1.Dal momento che le famiglie con basso reddito hanno, di norma, una propensione al consumo più alta delle famiglie con redditi più elevati, questa misura accrescerebbe i consumi.

2  In più, modificherebbe la composizione dei consumi a vantaggio delle imprese locali, dal momento che gli individui con redditi elevati tendono a consumare beni di lusso, non prodotti in loco. Un aumento dei redditi al netto della tassazione delle famiglie più povere, molto verosimilmente, verrebbe destinato a maggiori consumi e a maggiori consumi di beni prodotti e venduti da imprese locali (si pensi ai prodotti alimentari). In altri termini, al crescere del reddito non solo crescono i consumi (ma decresce la propensione al consumo) ma cambia la composizione merceologica dei beni consumati. L’aumento delle vendite delle imprese locali potrebbe, in costanza di aliquota d’imposta, determinare un aumento della base imponibile e dunque un aumento del gettito fiscale, in un circolo potenzialmente virtuoso di riduzione delle diseguaglianze e aumento della crescita mantenendo in ordine i conti del Comune.

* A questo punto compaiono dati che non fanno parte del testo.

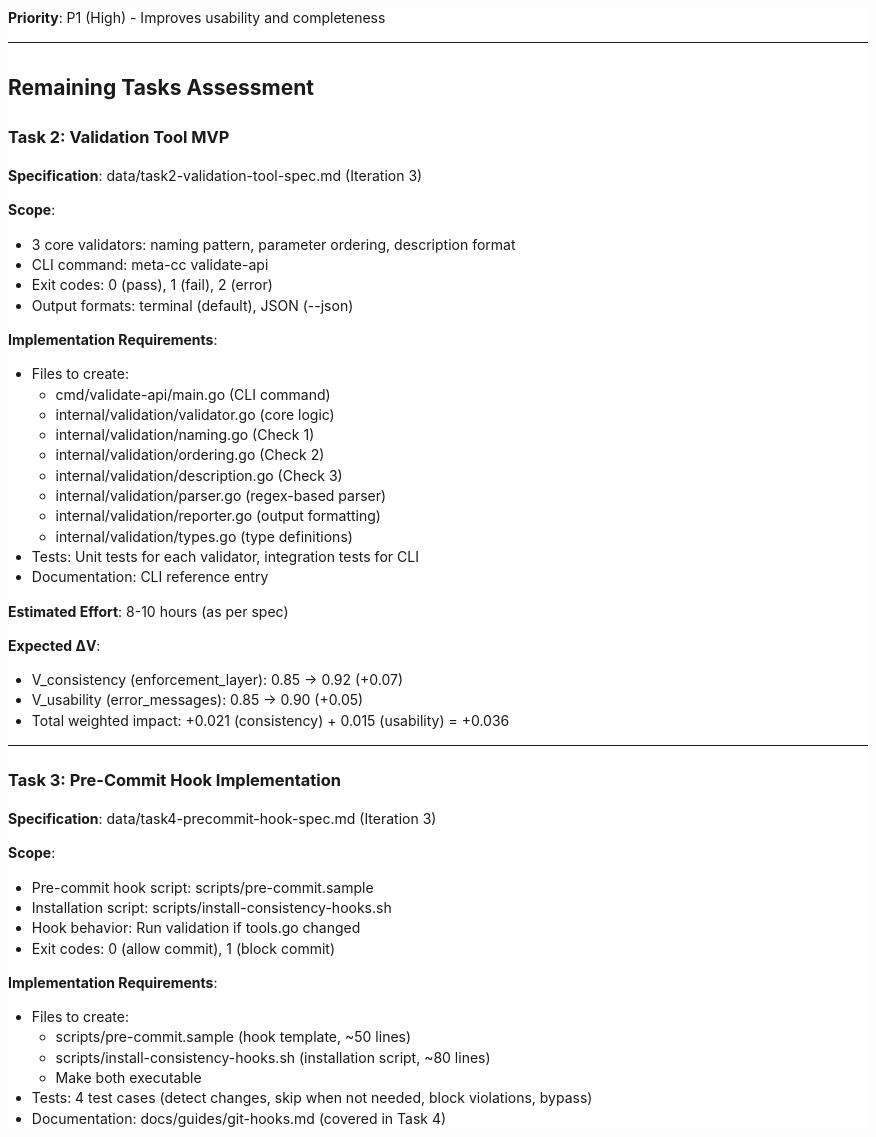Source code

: **Priority**: P1 (High) - Improves usability and completeness

---

## Remaining Tasks Assessment

### Task 2: Validation Tool MVP

**Specification**: data/task2-validation-tool-spec.md (Iteration 3)

**Scope**:
- 3 core validators: naming pattern, parameter ordering, description format
- CLI command: meta-cc validate-api
- Exit codes: 0 (pass), 1 (fail), 2 (error)
- Output formats: terminal (default), JSON (--json)

**Implementation Requirements**:
- Files to create:
  - cmd/validate-api/main.go (CLI command)
  - internal/validation/validator.go (core logic)
  - internal/validation/naming.go (Check 1)
  - internal/validation/ordering.go (Check 2)
  - internal/validation/description.go (Check 3)
  - internal/validation/parser.go (regex-based parser)
  - internal/validation/reporter.go (output formatting)
  - internal/validation/types.go (type definitions)
- Tests: Unit tests for each validator, integration tests for CLI
- Documentation: CLI reference entry

**Estimated Effort**: 8-10 hours (as per spec)

**Expected ΔV**:
- V_consistency (enforcement_layer): 0.85 → 0.92 (+0.07)
- V_usability (error_messages): 0.85 → 0.90 (+0.05)
- Total weighted impact: +0.021 (consistency) + 0.015 (usability) = +0.036

---

### Task 3: Pre-Commit Hook Implementation

**Specification**: data/task4-precommit-hook-spec.md (Iteration 3)

**Scope**:
- Pre-commit hook script: scripts/pre-commit.sample
- Installation script: scripts/install-consistency-hooks.sh
- Hook behavior: Run validation if tools.go changed
- Exit codes: 0 (allow commit), 1 (block commit)

**Implementation Requirements**:
- Files to create:
  - scripts/pre-commit.sample (hook template, ~50 lines)
  - scripts/install-consistency-hooks.sh (installation script, ~80 lines)
  - Make both executable
- Tests: 4 test cases (detect changes, skip when not needed, block violations, bypass)
- Documentation: docs/guides/git-hooks.md (covered in Task 4)
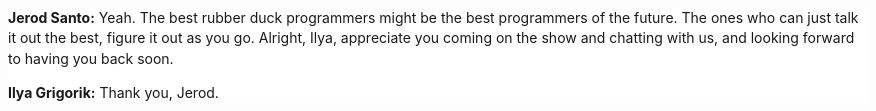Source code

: **Jerod Santo:** Yeah. The best rubber duck programmers might be the best programmers of the future. The ones who can just talk it out the best, figure it out as you go. Alright, Ilya, appreciate you coming on the show and chatting with us, and looking forward to having you back soon.

**Ilya Grigorik:** Thank you, Jerod.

Ovviamente questa proposta è basata su una sequenza di eventi che potrebbe non verificarsi in modo meccanico (p.e. l’aumento dei redditi potrebbe tradursi in aumento dei risparmi e non dei consumi) e, tuttavia, sembra avere il vantaggio – rispetto a misure alternative – di mettere in atto un programma di contrasto alla povertà che non sia esclusivamente assistenzialistico e che miri anche all’aumento della domanda e della produzione locale.